« Quoi, encore Marcello ? », dit une voix off féminine avant de s'excuser d'être intervenue. Et oui, encore lui, le doux macho qui a hanté des chefs-d'œuvres de sa discrète masculinité. Mais ici, les rôles s'inversent : il est cette fois dans l'interprétation felinienne du féminisme et ce sera à lui de s'excuser d'être un homme.
À toucher un sujet si sensible et si prompt à évoluer au fil du temps, un réalisateur quelconque se serait débrouillé pour ne pas prendre parti. Mais Fellini n'est pas quelconque et il fait l'exact inverse : il prend tous les partis.
D'abord procès délirant du machisme par le féminisme extrême, le film enferme l'acteur dans un monde qui lui est hostile, quoi qu'il fasse et quoi qu'il dise. Souvent il passe d'une scène à l'autre comme si tout les séparait l'une de l'autre, même s'il ne fait que changer de pièce : cette bousculade des images, associée au doublage volontairement mauvais et à l'incapacité du protagoniste à rejoindre la gare qu'il quitte au tout début du film, fait son incrédulité : le monde des extrêmes lui semble tellement irrationnel qu'il ne pense pas à réfuter la réalité de ce qu'il traverse. Le parallèle est frappant avec la réalité… réelle. Ensuite seulement le film s'adoucit pour véritablement ouvrir des portes.
La confidence (tenue bien peu secrète) faite trois ans auparavant par Simenon à son ami Fellini qu'il avait couché avec 10 000 femmes n'est pas tombée dans l'oreille d'un sourd : érigé en héros mythologique, voici l'écrivain transformé en macho suprême qui se flatte dans son temple à lui-même, où se trouve une impudique galerie de ses conquêtes.
Fellini continue dans son obsession pour le monde antique, et c'est ce qui le garantit ici de faire fausse route en s'attelant à l'exégèse des mœurs : imaginer son film comme un futur passé, avec autant de sérieux dans la créativité que de doubles fonds dans l'exécution. Alors qu'on plonge dans les racines du monde, l'idée devient claire : la discrimination est primitive et la conscience d'elle doit être le premier pas vers l'illumination d'une époque moderne.
De ce socle antique localisé, enfin on peut avancer vers un âge civilisé, dans la continuité de cette cité des femmes devenant de plus en plus agréable à Marcello. Du moins dans son esprit naïf, car il paiera au bout du compte. « Coupable de se sentir coupable », l'accusation est inextricable, presque visionnaire.

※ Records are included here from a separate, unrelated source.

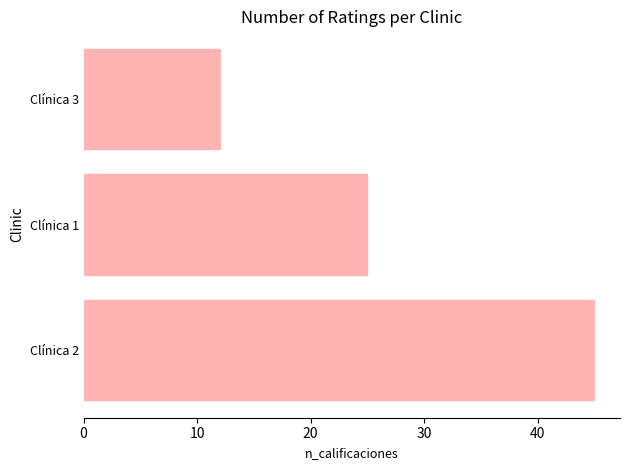

Count the number of categories in the chart.

3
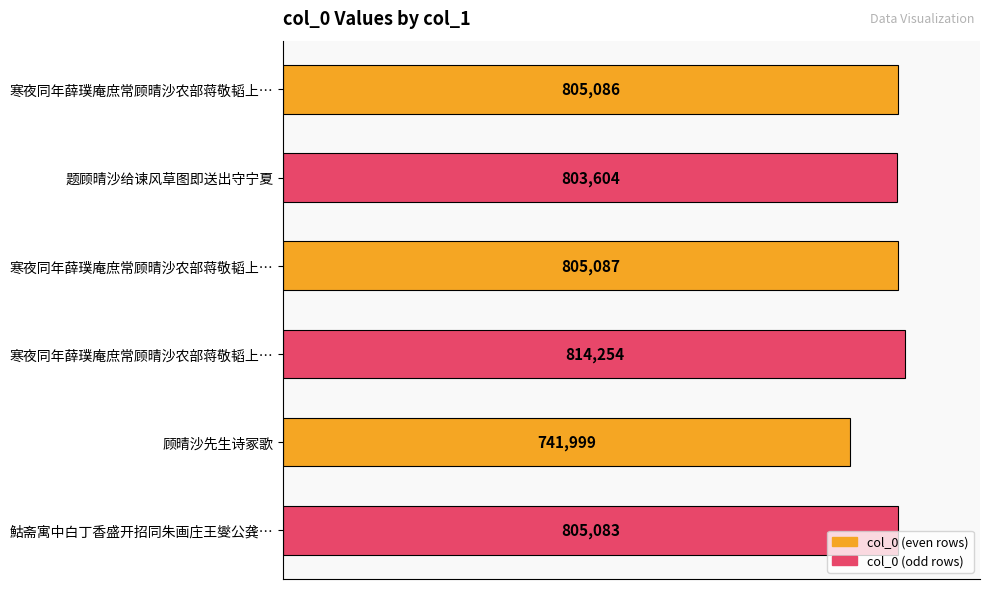

Does the chart contain any negative values?

No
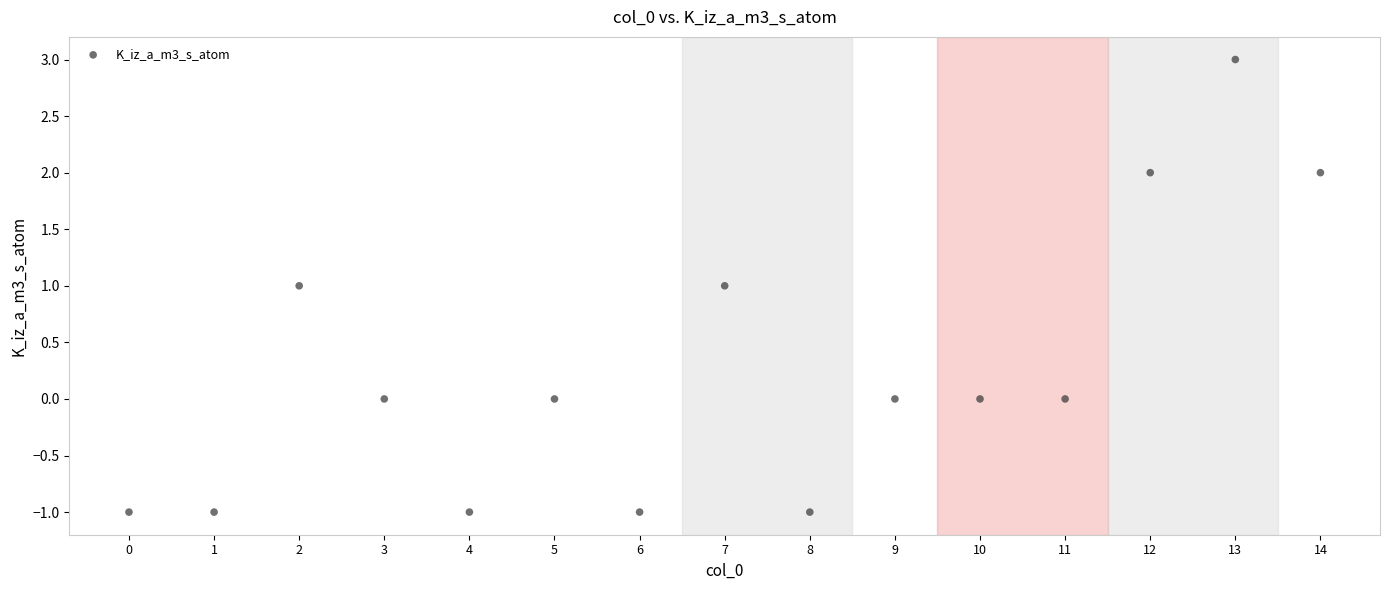

What is the range of Y values (max minus min)?

4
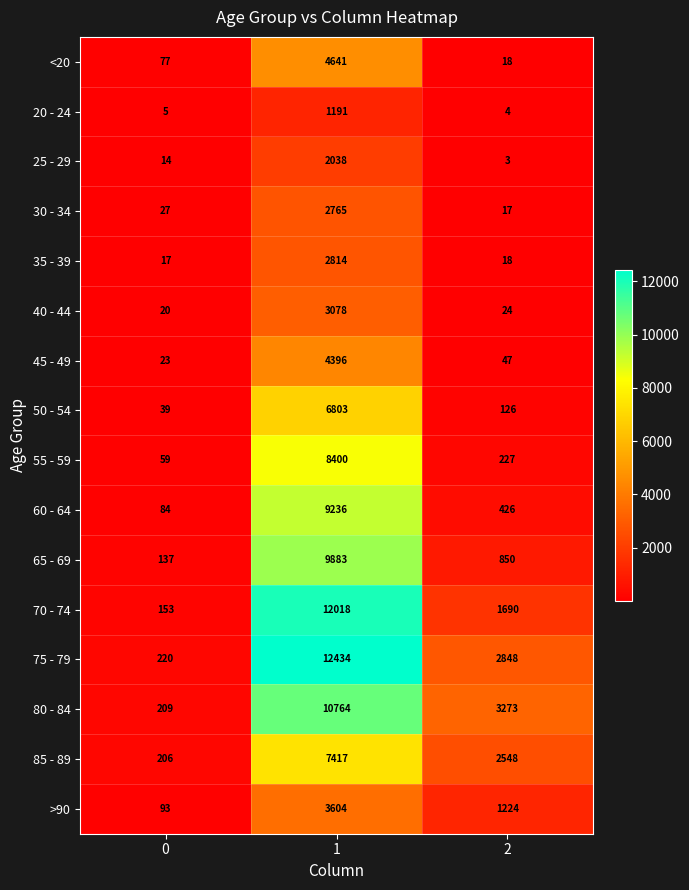

Which series has the largest total across all categories?

75 - 79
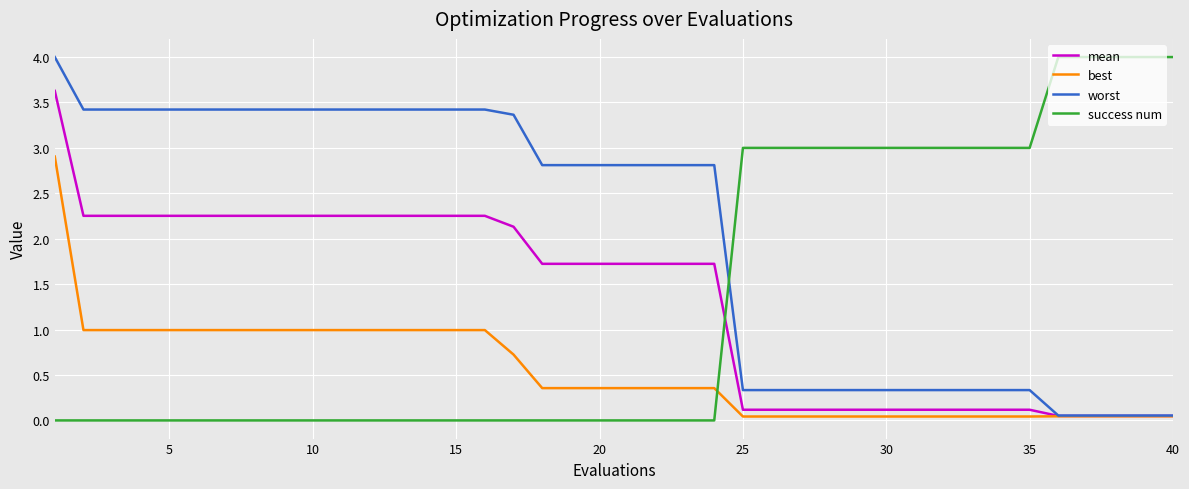

Which series has the largest total across all categories?

worst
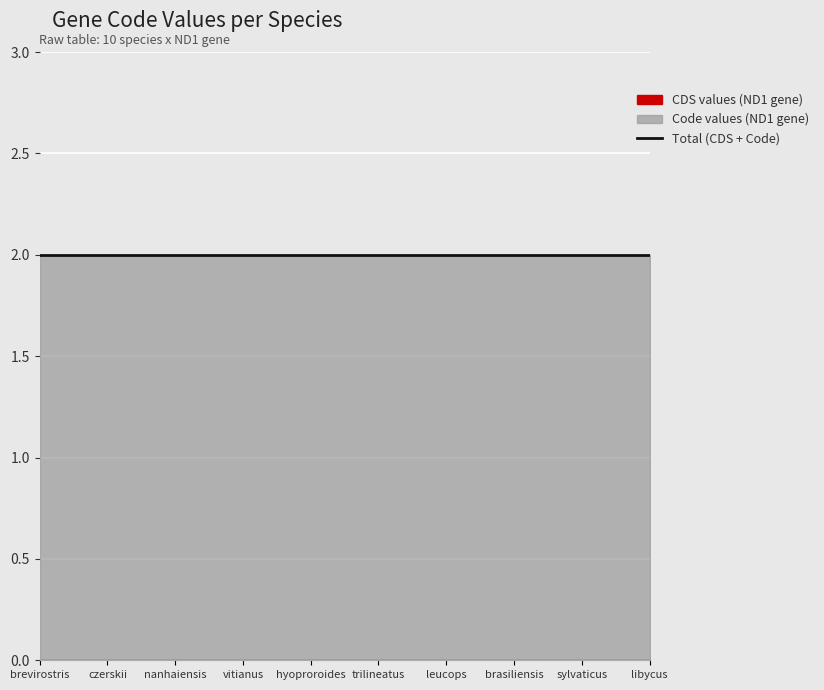

True or false: Code and CDS intersect in this chart.

False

Mais ce n'est pas cette qualité qui permet au cinéaste d'accomplir une œuvre neutre : c'est simplement qu'il a pris tous les partis, et qu'à force de précipiter les images les unes derrière les autres, la Femme a été comme forcée à se trouver elle-même dans ses images.
La ménagère, la matronne, la fille, la mère, la tante, la nièce, la jumelle, l'autre jumelle, la féministe, l'accomodante, la lubrique, la chaste, l'adultère, la fidèle, la jeune, la vieille, Fellini les a « forcées » à n'être qu'une, révélant leur propre douleur de ne pas pouvoir être une multiplicité, leur accordant la miséricorde cinématographique alors même qu'il tourne leur revendication en ridicule. Métaphore grandiose que les deux jeunes danseuses en petite tenue gravissant des marches en même temps qu'une dame âgée, courbée, à la voix cassée. Toutes trois sont belles et Mastroianni n'y est plus insensible même si sa sentence n'est pas encore prononcée : et oui, une femme n'est pas faite que de grâce, même quand on a la délicatesse de la voir et de ne pas y associer seulement l'âge et la beauté. Le spectateur est jugé, lui aussi.
La Cité des Femmes est pour moi le vrai point final de la grande période de Fellini. Ce n'est pas seulement une œuvre qui choie ses fonds défilants mais un témoignage audacieux et juste qu'on n'attend plus d'un homme aujourd'hui.